I’m very, very, very excited to announce that my mama is coming to visit Germany tomorrow! I’m so thrilled to see her and show her around Berlin! We will also be traveling around Germany for a few days so there won’t be any new posts after this weekend. I’m already preparing my camera for our adventure. I know there will be lots to see and I can’t wait to share it! 😀



My first photo of a Stolperstein (Stumbling Stone). They are a cobblestone-sized memorial for an individual victim of Nazism. They are placed in front of the last residence of the victim.
All stumbling blocks begin with ‘HERE LIVED…’. I stumbled upon the residence where Thiene Feder once lived. She was born in 1867, deported on August 7, 1942, and murdered in Maly Trostinec (extermination camp).
There are over 32,000 Stumbling Stones, not only in Germany, but also in Austria, Hungary, the Netherlands, Belgium, Czech Republic, Poland, Ukraine, Italy, and Norway.
After finding out the meaning of these little blocks, I’ve decided to post a photo of any Stolpersteine that I come across. Once I have enough photos, these discovered Stumbling Blocks will have a page of their own.
The artist who came up with this idea and installs these brass plaques says that “a person is only forgotten when his or her name is forgotten”.
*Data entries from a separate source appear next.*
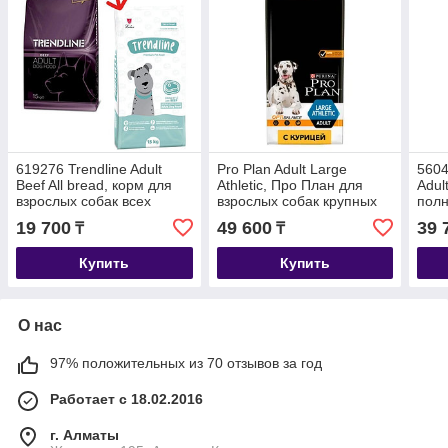
619276 Trendline Adult
Pro Plan Adult Large
5604
Beef All bread, корм для
Athletic, Про План для
Adul
взрослых собак всех
взрослых собак крупных
полн
пород с говядиной,
пород с курицей и рисом,
греч
19 700
49 600
39 
₸
₸
уп.15кг.
уп. 14кг.
соба
Купить
Купить
О нас
97% положительных из 70 отзывов за год
Работает с 18.02.2016
г. Алматы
10 thoughts on “Roam the City

  1. A great post – the photo of the stumbling block was very powerful. This is such an effective way to remember a victim of history. The quote from the artist “a person is only forgotten when his or her name is forgotten” is perfectly spot on.

    1. Thank you for the comment! History does kicks ass! 🙂 Yes, I feel that the stumbling blocks are a very effective way to remember victims. It makes me feel a little strange when I see one in front of an apartment building.
      I’m glad you enjoyed my post! =)

  2. Your photo of Checkpoint Charlie is very interesting. I passed from east to west at Checkpoint Charlie back in 1972 when the Soviets still controlled East Germany and East Berlin. I was on foot and all the buildings around there were bombed out and falling down. What a difference!
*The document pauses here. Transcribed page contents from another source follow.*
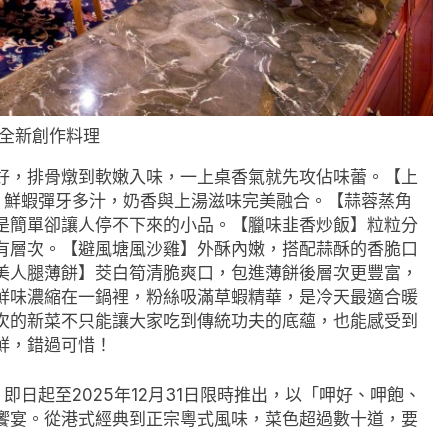
廚全新創作料理
好，排骨燉到軟嫩入味，一上桌香氣就先攻佔味蕾。【上
，鮮蝦彈牙多汁，奶香與上湯滋味完美融合。【蒜蓉蒸角
是簡單卻讓人停不下來的小品。【臘味韭香炒飯】粒粒分
有層次。【避風塘風沙雞】外酥內嫩，搭配蒜酥的香脆口
美人腿薄餅】茭白筍清脆爽口，包進薄餅後層次更豐富，
鮮味濃縮在一鍋裡，粉絲吸滿草蝦精華，是冷天最適合暖
次的新菜不只能讓大家吃到傳統功夫的底蘊，也能感受到
鮮，錯過可惜！
日起至2025年12月31日限時推出，以「呷好、呷飽、
饗宴。從港式經典到正宗粵式風味，菜色超過數十道，要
    1. Wow!! I’m sure it looks completely different since then. I like looking at photos of what Berlin used to look like. This city has so much history! I find information of the Cold War very interesting, it wasn’t so long ago. Thank you for sharing with me, I appreciate it! 😀

  3. I have never seen any stumbling stones, didn’t know about them but I like it when history is brought to life in this kind of way. I look forward to seeing more in your future posts.

  4. How interesting! However, I think they should be more than a name. It would be fabulous to find out the history of each person named on the stones you photograph.

  5. You are bringing an intriguing perspective to Berlin with your eye for interesting details. Looking forward to see and learn more about my city and country!

  6. Thank you for sharing the story of the “stumbling stones”. Such an amazing idea. I look forward to seeing more photos of them.